The Histogram Splitting Method for Hybrid Gradient Boosting Tree (HGBT) is an optimization technique that uses histograms to speed up the training process. This method reduces both the time and memory costs associated with splitting nodes in the tree. 

Specifically, when HGBT tries to split a node, it first creates a histogram of that node by grouping feature values into bins. It then evaluates potential splitting points based on these bins. Since the number of bins is typically much smaller than the number of data points in the node, this method significantly speeds up the splitting process. 

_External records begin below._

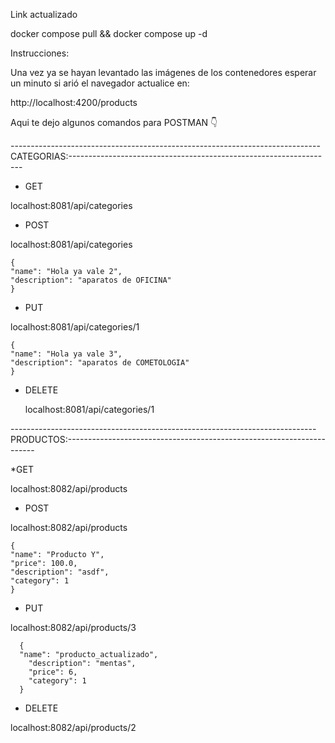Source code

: Link actualizado 

docker compose pull && docker compose up -d

Instrucciones:

Una vez ya se hayan levantado las imágenes de los contenedores esperar un minuto si arió el navegador actualice en:

http://localhost:4200/products



Aqui te dejo algunos comandos para POSTMAN 👇

-----------------------------------------------------------------------------CATEGORIAS:------------------------------------------------------------------

* GET

localhost:8081/api/categories

* POST

localhost:8081/api/categories

    {
    "name": "Hola ya vale 2",
    "description": "aparatos de OFICINA"
    }

* PUT

localhost:8081/api/categories/1

    {
    "name": "Hola ya vale 3",
    "description": "aparatos de COMETOLOGIA" 
    }

* DELETE
  
  localhost:8081/api/categories/1
  


----------------------------------------------------------------------------PRODUCTOS:----------------------------------------------------------------------

*GET 

localhost:8082/api/products

* POST

localhost:8082/api/products

    {
    "name": "Producto Y",
    "price": 100.0,
    "description": "asdf",
    "category": 1
    }

* PUT

localhost:8082/api/products/3

      {
      "name": "producto_actualizado",
        "description": "mentas",
        "price": 6,
        "category": 1
      }

* DELETE

localhost:8082/api/products/2

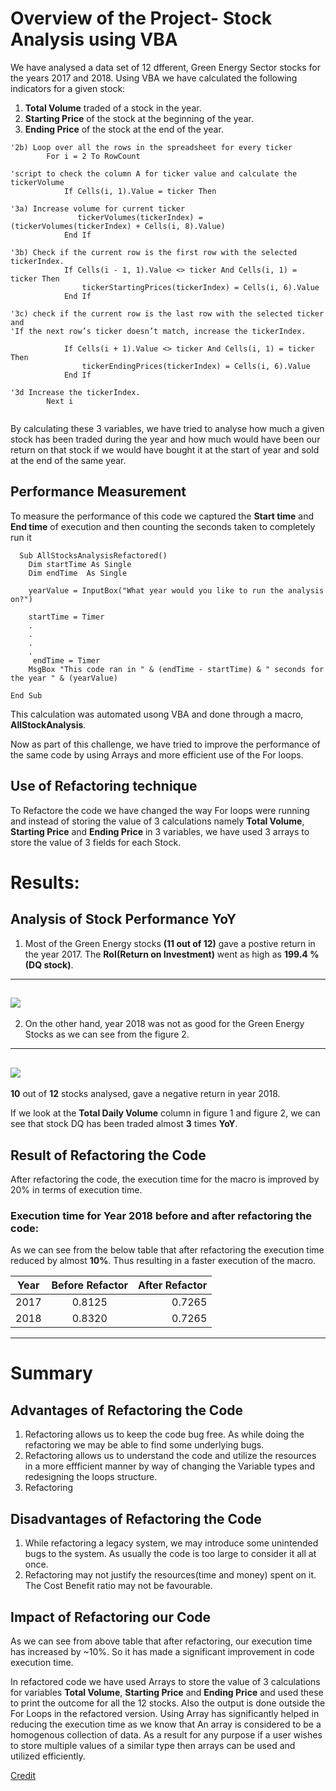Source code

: # Overview of the Project- Stock Analysis using VBA

We have analysed a data set of 12 dfferent, Green Energy Sector stocks for the years 2017 and 2018. Using VBA we have calculated the following indicators for a given stock:
1. **Total Volume** traded of a stock in the year.
2. **Starting Price** of the stock at the beginning of the year.
3. **Ending Price** of the stock at the end of the year.


```
'2b) Loop over all the rows in the spreadsheet for every ticker
        For i = 2 To RowCount
            
'script to check the column A for ticker value and calculate the tickerVolume
            If Cells(i, 1).Value = ticker Then

'3a) Increase volume for current ticker
               tickerVolumes(tickerIndex) = (tickerVolumes(tickerIndex) + Cells(i, 8).Value)
            End If

'3b) Check if the current row is the first row with the selected tickerIndex.
            If Cells(i - 1, 1).Value <> ticker And Cells(i, 1) = ticker Then
                tickerStartingPrices(tickerIndex) = Cells(i, 6).Value
            End If
        
'3c) check if the current row is the last row with the selected ticker and
'If the next row’s ticker doesn’t match, increase the tickerIndex.
                
            If Cells(i + 1).Value <> ticker And Cells(i, 1) = ticker Then
                tickerEndingPrices(tickerIndex) = Cells(i, 6).Value
            End If
            
'3d Increase the tickerIndex.
        Next i
    
```
By calculating these 3 variables, we have tried to analyse how much a given stock has been traded during the year and how much would have been our return on that stock if we would have bought it at the start of year and sold at the end of the same year.

## Performance Measurement ##
To measure the performance of this code we captured the **Start time**  and **End time** of execution and then counting the seconds taken to completely run it

```
  Sub AllStocksAnalysisRefactored()
    Dim startTime As Single
    Dim endTime  As Single

    yearValue = InputBox("What year would you like to run the analysis on?")

    startTime = Timer
    .
    .
    .
    .
     endTime = Timer
    MsgBox "This code ran in " & (endTime - startTime) & " seconds for the year " & (yearValue)

End Sub
```

This calculation was automated usong VBA and done through a macro, **AllStockAnalysis**. 

Now as part of this challenge, we have tried to improve the performance of the same code by using Arrays and more efficient use of the For loops.

## Use of Refactoring technique ##

To Refactore the code we have changed the way For loops were running and instead of storing the value of 3 calculations namely **Total Volume**, **Starting Price** and **Ending Price**  in 3 variables, we have used 3 arrays to store the value of 3 fields for each Stock. 

# Results:

## Analysis of Stock Performance YoY ##

1. Most of the Green Energy stocks **(11 out of 12)** gave a postive return in the year 2017. The **RoI(Return on Investment)** went as high as **199.4 % (DQ stock)**. 

---
<img src = ".\Resources\VBA_Challenge_2017.png"></img>
---

2. On the other hand, year 2018 was not as good for the Green Energy Stocks as we can see from the figure 2.

---
<img src = ".\Resources\VBA_Challenge_2018.png"></img>
---

**10** out of **12** stocks analysed, gave a negative return in year 2018. 

If we look at the **Total Daily Volume** column in figure 1 and figure 2, we can see that stock DQ has been traded almost **3** times **YoY**.

## Result of Refactoring the Code

After refactoring the code, the execution time for the macro is improved by 20% in terms of execution time.

### Execution time for Year 2018 before and after refactoring the code:

As we can see from the below table that after refactoring the execution time reduced by almost **10%**. Thus resulting in a faster execution of the macro. 

| Year   | Before Refactor| After Refactor|
| -------|:--------------:| -------------:|
| 2017    | 0.8125    | 0.7265 |
| 2018    | 0.8320    | 0.7265 |


---

# Summary #

## Advantages of Refactoring the Code
1. Refactoring allows us to keep the code bug free. As while doing the refactoring we may be able to find some underlying bugs.
2. Refactoring allows us to understand the code and utilize the resources in a more effficient manner by way of changing the Variable types and redesigning the loops structure.
3. Refactoring 

## Disadvantages of Refactoring the Code

1. While refactoring a legacy system, we may introduce some unintended bugs to the system. As usually the code is too large to consider it all at once.
2. Refactoring may not justify the resources(time and money) spent on it. The Cost Benefit ratio may not be favourable.

## Impact of Refactoring our Code ##

As we can see from above table that after refactoring, our execution time has increased by ~10%. So it has made a significant improvement in code execution time.

In refactored code we have used Arrays to store the value of 3 calculations for variables **Total Volume**, **Starting Price** and **Ending Price** and used these to print the outcome for all the 12 stocks. Also the output is done outside the For Loops in the refactored version.
Using Array has significantly helped in reducing the execution time as we know that An array is considered to be a homogenous collection of data. As a result for any purpose if a user wishes to store multiple values of a similar type then arrays can be used and utilized efficiently.


[Credit](https://www.educba.com/advantages-of-array/)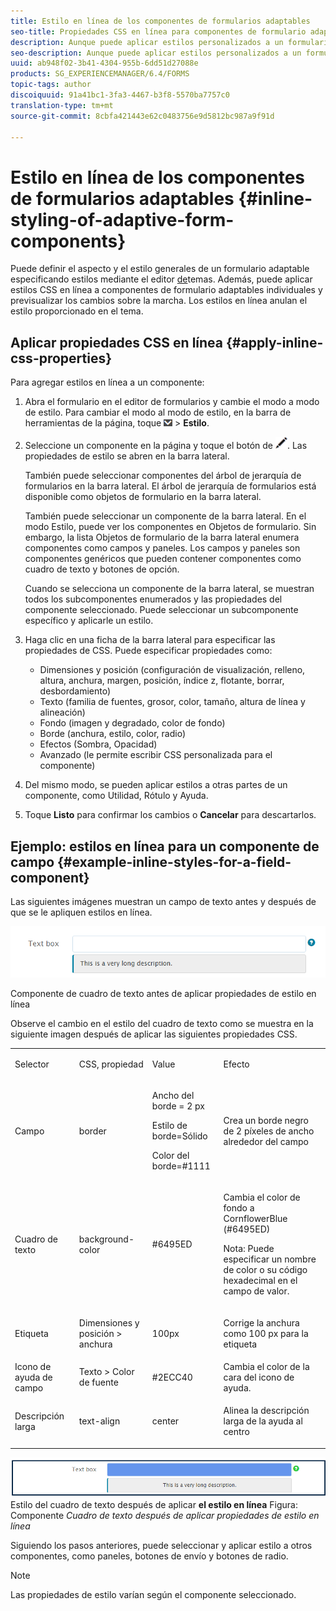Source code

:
 ```yaml
---
title: Estilo en línea de los componentes de formularios adaptables
seo-title: Propiedades CSS en línea para componentes de formulario adaptables
description: Aunque puede aplicar estilos personalizados a un formulario adaptable, también puede aplicar propiedades CSS en línea a componentes individuales de un formulario adaptable.
seo-description: Aunque puede aplicar estilos personalizados a un formulario adaptable, también puede aplicar propiedades CSS en línea a componentes individuales de un formulario adaptable.
uuid: ab948f02-3b41-4304-955b-6dd51d27088e
products: SG_EXPERIENCEMANAGER/6.4/FORMS
topic-tags: author
discoiquuid: 91a41bc1-3fa3-4467-b3f8-5570ba7757c0
translation-type: tm+mt
source-git-commit: 8cbfa421443e62c0483756e9d5812bc987a9f91d

---
```



# Estilo en línea de los componentes de formularios adaptables {#inline-styling-of-adaptive-form-components}

Puede definir el aspecto y el estilo generales de un formulario adaptable especificando estilos mediante el editor [de](/help/forms/using/themes.md)temas. Además, puede aplicar estilos CSS en línea a componentes de formulario adaptables individuales y previsualizar los cambios sobre la marcha. Los estilos en línea anulan el estilo proporcionado en el tema.

## Aplicar propiedades CSS en línea {#apply-inline-css-properties}

Para agregar estilos en línea a un componente:

1. Abra el formulario en el editor de formularios y cambie el modo a modo de estilo. Para cambiar el modo al modo de estilo, en la barra de herramientas de la página, toque ![lienzo-desplegable](assets/canvas-drop-down.png) > **Estilo**.
1. Seleccione un componente en la página y toque el botón de ![edición](assets/edit-button.png). Las propiedades de estilo se abren en la barra lateral.

   También puede seleccionar componentes del árbol de jerarquía de formularios en la barra lateral. El árbol de jerarquía de formularios está disponible como objetos de formulario en la barra lateral.

   También puede seleccionar un componente de la barra lateral. En el modo Estilo, puede ver los componentes en Objetos de formulario. Sin embargo, la lista Objetos de formulario de la barra lateral enumera componentes como campos y paneles. Los campos y paneles son componentes genéricos que pueden contener componentes como cuadro de texto y botones de opción.

   Cuando se selecciona un componente de la barra lateral, se muestran todos los subcomponentes enumerados y las propiedades del componente seleccionado. Puede seleccionar un subcomponente específico y aplicarle un estilo.

1. Haga clic en una ficha de la barra lateral para especificar las propiedades de CSS. Puede especificar propiedades como:

   * Dimensiones y posición (configuración de visualización, relleno, altura, anchura, margen, posición, índice z, flotante, borrar, desbordamiento)
   * Texto (familia de fuentes, grosor, color, tamaño, altura de línea y alineación)
   * Fondo (imagen y degradado, color de fondo)
   * Borde (anchura, estilo, color, radio)
   * Efectos (Sombra, Opacidad)
   * Avanzado (le permite escribir CSS personalizada para el componente)

1. Del mismo modo, se pueden aplicar estilos a otras partes de un componente, como Utilidad, Rótulo y Ayuda.
1. Toque **Listo** para confirmar los cambios o **Cancelar** para descartarlos.

## Ejemplo: estilos en línea para un componente de campo {#example-inline-styles-for-a-field-component}

Las siguientes imágenes muestran un campo de texto antes y después de que se le apliquen estilos en línea.

![Componente de cuadro de texto antes de aplicar estilo en línea](assets/no-style.png)

Componente de cuadro de texto antes de aplicar propiedades de estilo en línea

Observe el cambio en el estilo del cuadro de texto como se muestra en la siguiente imagen después de aplicar las siguientes propiedades CSS.

<table> 
 <tbody> 
  <tr> 
   <td><p>Selector</p> </td> 
   <td><p>CSS, propiedad</p> </td> 
   <td><p>Value</p> </td> 
   <td><p>Efecto</p> </td> 
  </tr> 
  <tr> 
   <td><p>Campo</p> </td> 
   <td><p>border</p> </td> 
   <td><p>Ancho del borde = 2 px</p> <p>Estilo de borde=Sólido</p> <p>Color del borde=#1111</p> </td> 
   <td><p>Crea un borde negro de 2 píxeles de ancho alrededor del campo</p> </td> 
  </tr> 
  <tr> 
   <td><p>Cuadro de texto</p> </td> 
   <td><p>background-color</p> </td> 
   <td><p>#6495ED</p> </td> 
   <td><p>Cambia el color de fondo a CornflowerBlue (#6495ED)</p> <p>Nota: Puede especificar un nombre de color o su código hexadecimal en el campo de valor.</p> </td> 
  </tr> 
  <tr> 
   <td><p>Etiqueta</p> </td> 
   <td><p>Dimensiones y posición &gt; anchura</p> </td> 
   <td><p>100px</p> </td> 
   <td><p>Corrige la anchura como 100 px para la etiqueta</p> </td> 
  </tr> 
  <tr> 
   <td>Icono de ayuda de campo</td> 
   <td>Texto &gt; Color de fuente</td> 
   <td>#2ECC40</td> 
   <td>Cambia el color de la cara del icono de ayuda.</td> 
  </tr> 
  <tr> 
   <td><p>Descripción larga</p> </td> 
   <td><p>text-align</p> </td> 
   <td><p>center</p> </td> 
   <td><p>Alinea la descripción larga de la ayuda al centro</p> </td> 
  </tr> 
 </tbody> 
</table>

![](assets/applied-style.png) Estilo del cuadro de texto después de aplicar **el estilo en línea** Figura: Componente *Cuadro de texto después de aplicar propiedades de estilo en línea*

Siguiendo los pasos anteriores, puede seleccionar y aplicar estilo a otros componentes, como paneles, botones de envío y botones de radio.

>[!NOTE]
>
>Las propiedades de estilo varían según el componente seleccionado.

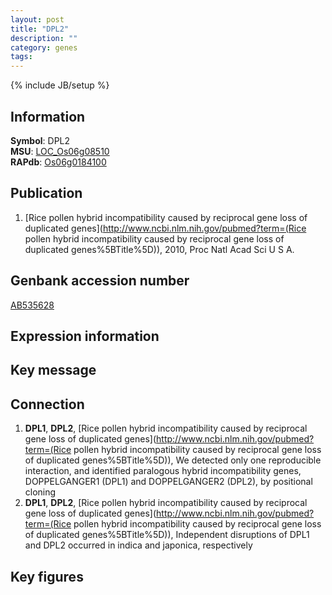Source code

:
 ```yaml
---
layout: post
title: "DPL2"
description: ""
category: genes
tags: 
---
```

{% include JB/setup %}

## Information
__Symbol__: DPL2  
__MSU__: [LOC_Os06g08510](http://rice.plantbiology.msu.edu/cgi-bin/ORF_infopage.cgi?orf=LOC_Os06g08510)  
__RAPdb__: [Os06g0184100](http://rapdb.dna.affrc.go.jp/viewer/gbrowse_details/irgsp1?name=Os06g0184100)  

## Publication
1. [Rice pollen hybrid incompatibility caused by reciprocal gene loss of duplicated genes](http://www.ncbi.nlm.nih.gov/pubmed?term=(Rice pollen hybrid incompatibility caused by reciprocal gene loss of duplicated genes%5BTitle%5D)), 2010, Proc Natl Acad Sci U S A.

## Genbank accession number
[AB535628](http://www.ncbi.nlm.nih.gov/nuccore/AB535628)

## Expression information

## Key message

## Connection
1. __DPL1__, __DPL2__, [Rice pollen hybrid incompatibility caused by reciprocal gene loss of duplicated genes](http://www.ncbi.nlm.nih.gov/pubmed?term=(Rice pollen hybrid incompatibility caused by reciprocal gene loss of duplicated genes%5BTitle%5D)),  We detected only one reproducible interaction, and identified paralogous hybrid incompatibility genes, DOPPELGANGER1 (DPL1) and DOPPELGANGER2 (DPL2), by positional cloning
2. __DPL1__, __DPL2__, [Rice pollen hybrid incompatibility caused by reciprocal gene loss of duplicated genes](http://www.ncbi.nlm.nih.gov/pubmed?term=(Rice pollen hybrid incompatibility caused by reciprocal gene loss of duplicated genes%5BTitle%5D)),  Independent disruptions of DPL1 and DPL2 occurred in indica and japonica, respectively

## Key figures


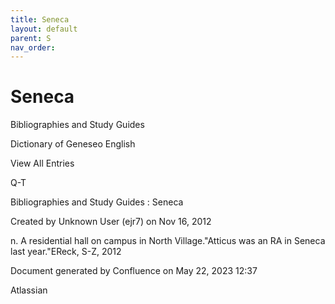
 ```yaml
---
title: Seneca
layout: default
parent: S
nav_order:
---
```


# Seneca

Bibliographies and Study Guides

Dictionary of Geneseo English

View All Entries

Q-T

Bibliographies and Study Guides : Seneca

Created by  Unknown User (ejr7) on Nov 16, 2012

n. A residential hall on campus in North Village.&quot;Atticus was an RA in Seneca last year.&quot;EReck, S-Z, 2012

Document generated by Confluence on May 22, 2023 12:37

Atlassian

Building the histogram still requires visiting all the data in the node, but it is faster because it only involves scanning and adding up values. Additionally, an optimization is made in building the histogram by using subtraction. The histogram of one node can always be built by subtracting the histogram of its sibling from the histogram of its parent. This allows for choosing to build the histogram of the node with less data, which saves time.
------

set schema DM_PAL;

drop table PAL_HGBT_DATA_TAB;
create column table PAL_HGBT_DATA_TAB (
	"ATT1" double,
	"ATT2" double,
	"ATT3" double,
	"ATT4" double,
	"LABEL" nvarchar(50)
);
insert into PAL_HGBT_DATA_TAB values (1.0, 10.0, 100, 1.0, 'A');
insert into PAL_HGBT_DATA_TAB values (1.1, 10.1, 100, 1.0, 'A');
insert into PAL_HGBT_DATA_TAB values (1.2, 10.2, 100, 1.0, 'A');
insert into PAL_HGBT_DATA_TAB values (1.3, 10.4, 100, 1.0, 'A');
insert into PAL_HGBT_DATA_TAB values (1.2, 10.3, 100, 1.0, 'A');
insert into PAL_HGBT_DATA_TAB values (4.0, 40.0, 400, 4.0, 'B');
insert into PAL_HGBT_DATA_TAB values (4.1, 40.1, 400, 4.0, 'B');
insert into PAL_HGBT_DATA_TAB values (4.2, 40.2, 400, 4.0, 'B');
insert into PAL_HGBT_DATA_TAB values (4.3, 40.4, 400, 4.0, 'B');
insert into PAL_HGBT_DATA_TAB values (4.2, 40.3, 400, 4.0, 'A');
insert into PAL_HGBT_DATA_TAB values (9.0, 90.0, 900, 2.0, 'A');
insert into PAL_HGBT_DATA_TAB values (9.1, 90.1, 900, 1.0, 'B');
insert into PAL_HGBT_DATA_TAB values (9.2, 90.2, 900, 2.0, 'B');
insert into PAL_HGBT_DATA_TAB values (9.3, 90.4, 900, 1.0, 'B');
insert into PAL_HGBT_DATA_TAB values (9.2, 90.3, 900, 1.0, 'B');

drop table PAL_PARAMETER_TAB;
create column table PAL_PARAMETER_TAB (
	"PARAM_NAME" nvarchar(100),
	"INT_VALUE" integer,
	"DOUBLE_VALUE" double,
	"STRING_VALUE" nvarchar(100)
);
insert into PAL_PARAMETER_TAB values ('SPLIT_METHOD', null, null, 'histogram'); -- set splitting method
insert into PAL_PARAMETER_TAB values ('MAX_BIN_NUM', 256, null, null); -- the same value as default, can be omitted

drop table PAL_HGBT_MODEL_TAB; -- for predict followed
create column table PAL_HGBT_MODEL_TAB (
	"ROW_INDEX" integer,
	"TREE_INDEX" integer,
	"MODEL_CONTENT" nclob
);

do begin
	LT_DATA_TAB = select * from PAL_HGBT_DATA_TAB;
	LT_PARAM_TAB = select * from PAL_PARAMETER_TAB;
	call _SYS_AFL.PAL_HGBT(:LT_DATA_TAB, :LT_PARAM_TAB, LT_MODEL_TAB, LT_IMP_TAB, LT_CONFUSE_TAB, LT_STAT_TAB, LT_CV_TAB);
	select * from :LT_MODEL_TAB;
	select * from :LT_IMP_TAB;
	select * from :LT_CONFUSE_TAB;
	select * from :LT_STAT_TAB;
	select * from :LT_CV_TAB;
	insert into PAL_HGBT_MODEL_TAB select * from :LT_MODEL_TAB;
end;